課税仕入れとは、企業が消費税を計上する際に課税売上から控除される仕入れ金額のことで、基本的に課税仕入れの金額が大きくなるほど、納める税金は少なくなります。
旅費交通費はこの課税仕入れとして計上可能な上、業種によってはその額もかなり大きくなるので、節税の効果が得られます。
例えば、100万円の旅費交通費を計上した場合、消費税分だけでも10%で10万円の節税につながります。
3.一般的に相当と認められる出張旅費はどれくらいなのか?
非課税とされる出張旅費については、同規模の同業他社と比較して相当と認められることが必要です。
では、そもそも一般的に支給されている出張旅費はどれくらいなのでしょうか?
産労総合研究所という民間のシンクタンクが、出張旅費の支給状況を公表しています。
このデータをまとめると
Ⅰ国内宿泊出張の場合の日当、宿泊料
- 日当の平均額:社長4,621円、部長2,491円、一般1,954円
- 宿泊料の上限:社長14,242円、部長9,870円、一般8,723円
Ⅱ海外出張における地域別の日当、宿泊料
エリアにより異なりますが
- 部長クラスで日当5,000円台、宿泊料13,000円~15,000円台
- 役員クラスで日当6,000円台、宿泊料15,000円~18,000円台
この手当は法律で定められたものではなく会社任意のもので、当然支給されない会社もあります。
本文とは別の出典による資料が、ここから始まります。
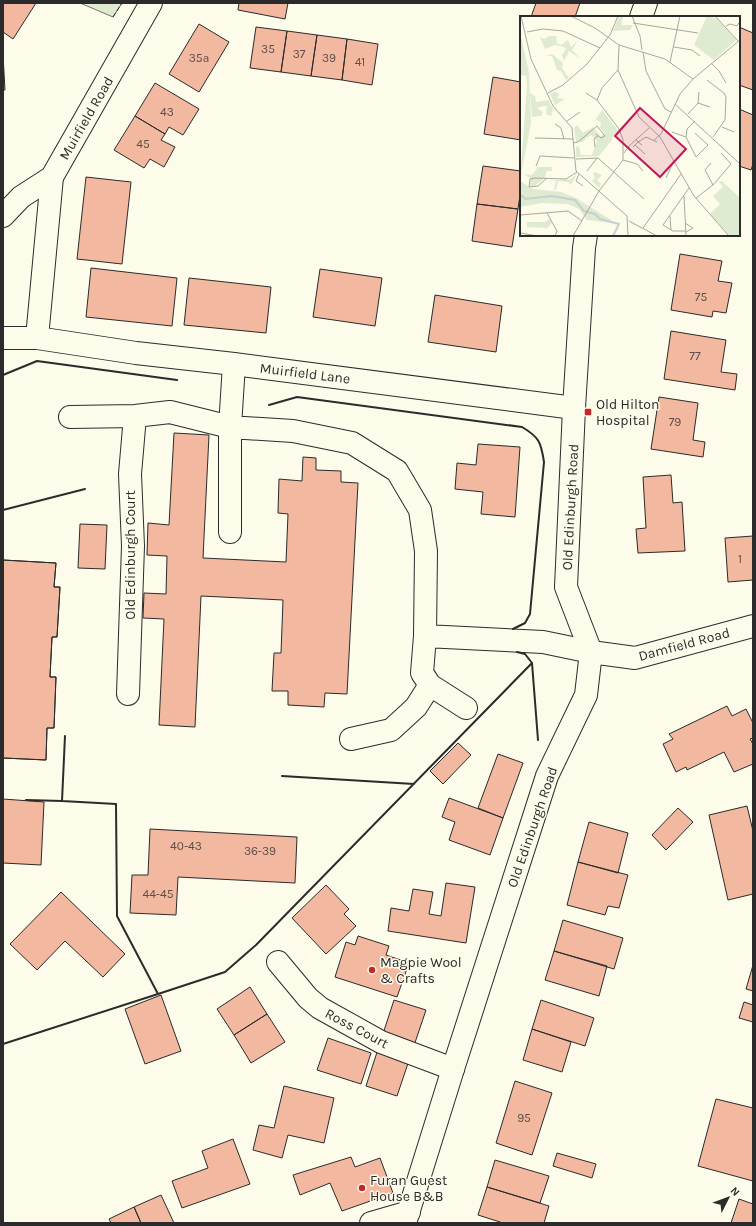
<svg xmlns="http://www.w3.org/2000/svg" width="756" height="1226" viewBox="0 0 756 1226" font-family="Karla,sans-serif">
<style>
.green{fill:#deebd1;stroke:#74746e}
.building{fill:#f2b8a0;stroke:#2b2b2b}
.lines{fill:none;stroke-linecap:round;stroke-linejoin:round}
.minor-casing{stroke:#2b2b2b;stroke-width:24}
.tertiary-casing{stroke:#2b2b2b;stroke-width:24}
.minor{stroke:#fdfbea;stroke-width:22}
.tertiary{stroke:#fdfbea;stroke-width:22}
.fence{stroke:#2b2b2b;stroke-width:1;stroke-dasharray:5 2;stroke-linecap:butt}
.wall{stroke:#2b2b2b;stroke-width:2}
.poi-dot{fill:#c62828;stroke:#fdfbea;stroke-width:1.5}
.labels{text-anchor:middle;stroke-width:3;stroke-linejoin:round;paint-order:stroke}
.number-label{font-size:12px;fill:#5d4e48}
.street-label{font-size:14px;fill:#2b2b2b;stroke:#fdfbea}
.poi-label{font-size:14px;fill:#2b2b2b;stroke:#fdfbea;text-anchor:start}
.inset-river{fill:none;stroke:#c7d0d0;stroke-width:2}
.inset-road{fill:none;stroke:#a9a89e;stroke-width:1}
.view{fill:#c2185b;fill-opacity:0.15;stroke:#c2185b;stroke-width:2}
.inset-edge{fill:none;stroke:#2b2b2b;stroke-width:2}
</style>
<rect width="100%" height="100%" fill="#fdfbea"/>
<path class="green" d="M80 3H122L113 17Z"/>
<path class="building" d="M3 3H36L13 39 3 32Z
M239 3H288L285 19 238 10Z
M536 3H580L575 17H531Z
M199 24 229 42 199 92 169 74Z
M256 27 287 31 281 72 250 68Z
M739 27 753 33V90L739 85Z
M287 31 317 35 311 76 281 72Z
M317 35 347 39 342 80 311 76Z
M347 39 378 44 372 85 342 80Z
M3 55 5 90H3Z
M493 77 521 82V140L484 134Z
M155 83 199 109 183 135 169 127 165 134 135 116Z
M739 109 753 115V164L751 170 739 166Z
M135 116 165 134 161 140 175 147 164 167 150 159 144 168 114 150Z
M483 166 521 171V188L518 209 477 204Z
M86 177 131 182 122 264 77 259Z
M477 204 518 209 512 247 472 241Z
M680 254 722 261 718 281 732 283 726 313 713 311 712 317 671 310Z
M91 268 177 278 172 326 86 317Z
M320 269 382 278 375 326 313 317Z
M189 278 271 287 266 333 184 325Z
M435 295 502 306 496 352 428 342Z
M671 331 726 340 721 372 737 374 735 390 664 379Z
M659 397 698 403 693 440 705 442 703 457 651 449Z
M174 433 209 435 203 558 286 562 288 514 278 513 279 479 302 481 303 457 316 458V470L341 471V482L358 483 347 694 325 693 324 707 288 705V691H272L274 653H281L283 600 201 596 195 727 159 725 164 619 143 618 144 593 166 594 167 556 147 555 148 523 169 525Z
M478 444 520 447 515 517 481 514 483 492 455 489 457 463 476 465Z
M671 475 673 503 682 502 685 551 638 553 636 529 646 528 643 477Z
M80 524 107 525 105 569 78 568Z
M753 536V580L728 582 725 538Z
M3 560 56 563 54 587H60L57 637H52L50 677H56L54 728H47L46 760 3 758Z
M3 560 56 563 54 587H60L57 637H52L50 677H56L54 728H47L46 760 3 758Z
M727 706 732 716 746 709 753 723V738L750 739 753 744V764L734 772 724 752 687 770 686 767 676 772 663 744 673 739 669 734Z
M458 743 471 755 443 784 430 771Z
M498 754 523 763 503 818 478 808Z
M449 798 503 818 490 855 449 840 455 822 442 817Z
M3 799 44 802 41 865 3 863Z
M747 806 753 831V894L728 900 709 815Z
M678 808 693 822 666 850 652 835Z
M589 822 628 833 618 873 578 862Z
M150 829 297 837 295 883 178 877 176 915 130 913 132 875H148Z
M578 862 628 875 619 908 608 906 605 915 567 905Z
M446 883 475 887 466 943 388 931 391 908 409 911 413 889 433 892 429 914 441 916Z
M326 885 349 909 344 914 356 926 326 954 292 918Z
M61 892 125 954 103 977 65 941 37 970 10 944Z
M563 920 623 938 614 969 554 951Z
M358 936 389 946 386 955 409 963 397 997 335 977 346 942 355 945Z
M554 951 607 966 599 996 545 980Z
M753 965V991L746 989Z
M250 987 267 1014 234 1035 217 1009Z
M161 995 181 1051 145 1064 125 1009Z
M394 1000 426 1010 397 1096 366 1086Z
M541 1000 594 1018 585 1046 532 1029Z
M744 1002 753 1005V1022L739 1018Z
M267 1014 285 1042 251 1063 234 1035Z
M532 1029 571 1042 562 1072 523 1060Z
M328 1038 371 1053 361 1084 317 1070Z
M515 1081 552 1093 532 1155 496 1143Z
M284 1086 334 1098 324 1143 288 1135 282 1158 253 1150 259 1125 274 1128Z
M716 1099 753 1108V1181L698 1166Z
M233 1139 250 1184 182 1208 172 1181 208 1168 202 1151Z
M557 1153 596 1164 592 1178 553 1166Z
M351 1157 355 1167 380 1158 393 1193 342 1211 330 1183 300 1195 293 1175Z
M495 1160 549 1176 540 1203 487 1187Z
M487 1187 549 1206 544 1223H503L478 1215Z
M161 1195 174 1223H141L134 1207Z
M739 1199 753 1204V1223H731Z
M134 1207 141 1223H111L109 1219Z"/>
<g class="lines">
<g class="minor-casing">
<path id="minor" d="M3 338H37L136 353 234 364 574 408
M37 338 52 177
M234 364 230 427 293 431 352 443 397 471 420 510 426 551 425 636 422 673 430 685 466 708
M70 417 135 416 170 412 230 427V532
M425 636 543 642 591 652
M128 694 133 546 130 474 135 416
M351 739 391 730 416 707 430 685
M278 962 308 998 320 1008 381 1042 453 1069
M371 1223 409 1212"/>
</g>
<g class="tertiary-casing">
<path id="tertiary" d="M641 17 646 3
M3 216 21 197 52 177 151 3
M591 652 635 658 753 626
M405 1223 453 1069 547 776 586 695 591 652 566 587 574 408 584 248 586 235"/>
</g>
<use href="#minor" class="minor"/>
<use href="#tertiary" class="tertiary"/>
<path class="fence" d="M113 17 122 3"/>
<path class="wall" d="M3 375 37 361 177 380
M269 405 297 397 522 427C539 437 541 442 544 462L530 614 525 623 513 629
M3 510 85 489
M517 652 525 654 532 663 538 740
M65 736 62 801 116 804 117 916 158 994 225 972 256 945 532 663
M282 776 414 784
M26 800 62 801
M3 1044 158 994"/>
</g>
<g class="poi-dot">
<rect x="584" y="408" width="8" height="8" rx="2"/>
<circle cx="372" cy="970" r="4"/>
<circle cx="362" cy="1188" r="4"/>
</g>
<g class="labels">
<g class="number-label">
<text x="268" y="53">35</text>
<text x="299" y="58">37</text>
<text x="199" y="62">35a</text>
<text x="329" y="62">39</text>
<text x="360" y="66">41</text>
<text x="167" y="116">43</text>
<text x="143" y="148">45</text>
<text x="701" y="301">75</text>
<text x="695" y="360">77</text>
<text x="675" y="426">79</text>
<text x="740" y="563">1</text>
<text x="186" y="850">40-43</text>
<text x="260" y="855">36-39</text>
<text x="158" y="898">44-45</text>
<text x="524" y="1122">95</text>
</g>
<g class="street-label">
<text transform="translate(86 118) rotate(-60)" y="5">Muirfield Road</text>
<text transform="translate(305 373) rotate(7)" y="5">Muirfield Lane</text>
<text transform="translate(570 507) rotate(-87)" y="5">Old Edinburgh Road</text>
<text transform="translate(130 555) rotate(-90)" y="5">Old Edinburgh Court</text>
<text transform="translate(684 644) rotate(-15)" y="5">Damfield Road</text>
<text transform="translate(532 827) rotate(-71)" y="5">Old Edinburgh Road</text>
<text transform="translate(357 1028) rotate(28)" y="5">Ross Court</text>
</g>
<g class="poi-label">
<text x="596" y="409">Old Hilton<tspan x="596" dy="16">Hospital</tspan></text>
<text x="380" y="967">Magpie Wool<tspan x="380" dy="16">&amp; Crafts</tspan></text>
<text x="370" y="1185">Furan Guest<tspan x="370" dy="16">House B&amp;B</tspan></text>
</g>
</g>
<g transform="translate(520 16)">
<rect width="220" height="220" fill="#fdfbea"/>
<path d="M99 0 103 1 101 9H113L110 14 93 15ZM187 0 197 3 216 24 194 44 174 29ZM0 17 9 56 11 107 0 164 7 70 6 60 1 59ZM30 20H36L37 27 41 29 48 24 51 31 58 24 52 34 61 43 49 35 44 45 42 39 46 33 44 31 35 29 25 33 20 21 24 23ZM32 38 43 47 42 52 49 62 46 64 41 55 37 54 32 40H26ZM36 75 39 79 37 82 45 83 35 89 30 78ZM10 77 15 80 16 86 28 84 33 93 31 100 26 98 27 90H23L17 92 23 96 21 100 12 101ZM82 94 99 116 93 119 92 124 79 140 56 141V131L59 130 61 139H72L77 125 71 119 62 126H56L54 112 57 109 63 117 73 111 80 120 85 118 80 111 81 107 76 103ZM18 151H32V155H27L24 163 13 171 9 169 10 162 4 158 12 159ZM75 156 82 159 77 164 81 168 79 172 72 165 75 161 73 157ZM57 157 51 169 48 166 38 165 36 174H34L36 165H27L51 163ZM0 165 13 173 41 176 56 182 91 204 93 207 67 204 59 193 48 188 22 187 0 191ZM202 165 220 182V220H210L190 198 200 188 193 180 203 171 199 166ZM30 203 32 207 27 212 7 211V206H24Z" fill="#deebd1"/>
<path class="inset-river" d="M0 178 5 183 32 180 55 184 64 195 75 198 80 203 99 208 93 220"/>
<path class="inset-road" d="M1 0 11 43 33 90 52 112 56 155 107 200 108 220M51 0 75 12 99 29 145 43 173 63 220 24M112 0 120 20 122 34M195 0 218 25M113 7 178 17M206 10 210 8 217 10 220 5M7 16 23 13 43 15 80 32M99 29 98 54 119 101 140 121 174 180 209 220M154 31 172 34 180 40M123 36 126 55 145 93 151 96M150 46 160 0M191 47 199 55 206 67M187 64 204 77 206 81 205 104 193 121M28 77 43 69 67 48 90 19 98 0M66 77 77 84M178 87 190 91M155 88 220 148M168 98 178 87 179 76M47 105 60 96M35 108 41 112 44 123M202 111 214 116M152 116 166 121M175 117 188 129 176 141 166 121 167 113 175 105M15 122 53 123M116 123 118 126 126 121 137 126M133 125 141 118 160 78 173 63M53 127 58 126 77 110 85 120 81 122 76 118M115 129 125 138M75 131 74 123 78 120M113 131 118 126 122 129M104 137 109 130 129 112M56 143 78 142 124 183M103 144 117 148 123 155M191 147 185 154 193 169M16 150 20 140 54 142M67 155 77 142M59 158 56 165 63 170M27 162 18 170 9 171 10 163 15 162 46 163 57 156M146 162 154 145M164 180 166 220M176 182 193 169 211 148 201 137M27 197 37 215 35 220M0 199 48 195 62 205M150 200 151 214M109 205 137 220M165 207 173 212 166 216M123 212 161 158M166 215H153L143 209 169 172M0 217 18 220M53 220 79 175 103 144V124L99 113 77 84 82 72 98 54"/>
<path class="view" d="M120 92 166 133 140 161 95 120Z"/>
<rect width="220" height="220" class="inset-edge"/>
</g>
<rect width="756" height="1226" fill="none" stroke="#2b2b2b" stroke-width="8"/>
<g transform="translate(728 1198) rotate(48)" stroke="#fdfbea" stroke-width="3" paint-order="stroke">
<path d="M0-3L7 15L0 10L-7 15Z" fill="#2b2b2b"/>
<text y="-6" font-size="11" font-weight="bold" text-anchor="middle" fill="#2b2b2b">N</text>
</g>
</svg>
よって会社としては、出張手当を社員に出すと決めた場合、基準として出張旅費規程を作成し、当該規定に基づき、役員や従業員に手当を支給しなければなりません。
4.非課税と認めてもらうためにやるべきことは
Ⅰ出張旅費規程の作成
出張旅費について非課税と認めてもらうためには、
- 出張旅費規程を整備するとともに
- 規定通りの金額を支給している
ことが必須です。
Ⅱ出張旅費精算書・報告書の作成
カラ出張を疑われないためにも、出張先・期間・目的等を記載し、交通費などの領収書を添付した「出張旅費精算書」や「出張報告書」を作成しておきましょう。
5.まとめ
出張旅費については、特に出張の多い会社では税務調査の際に必ずチェックされる項目です。定額支給の「宿泊費」や「日当」については節税効果が高いため、つい高額に設定したくなるものです。もし否認された場合、
- 出張したのが役員であれば、否認された部分は役員賞与となり、会社は経費にできない
- 出張した役員や従業員は、否認された部分に所得税・住民税が課税される
ことになりますので、金額は慎重に決定する必要があるでしょう。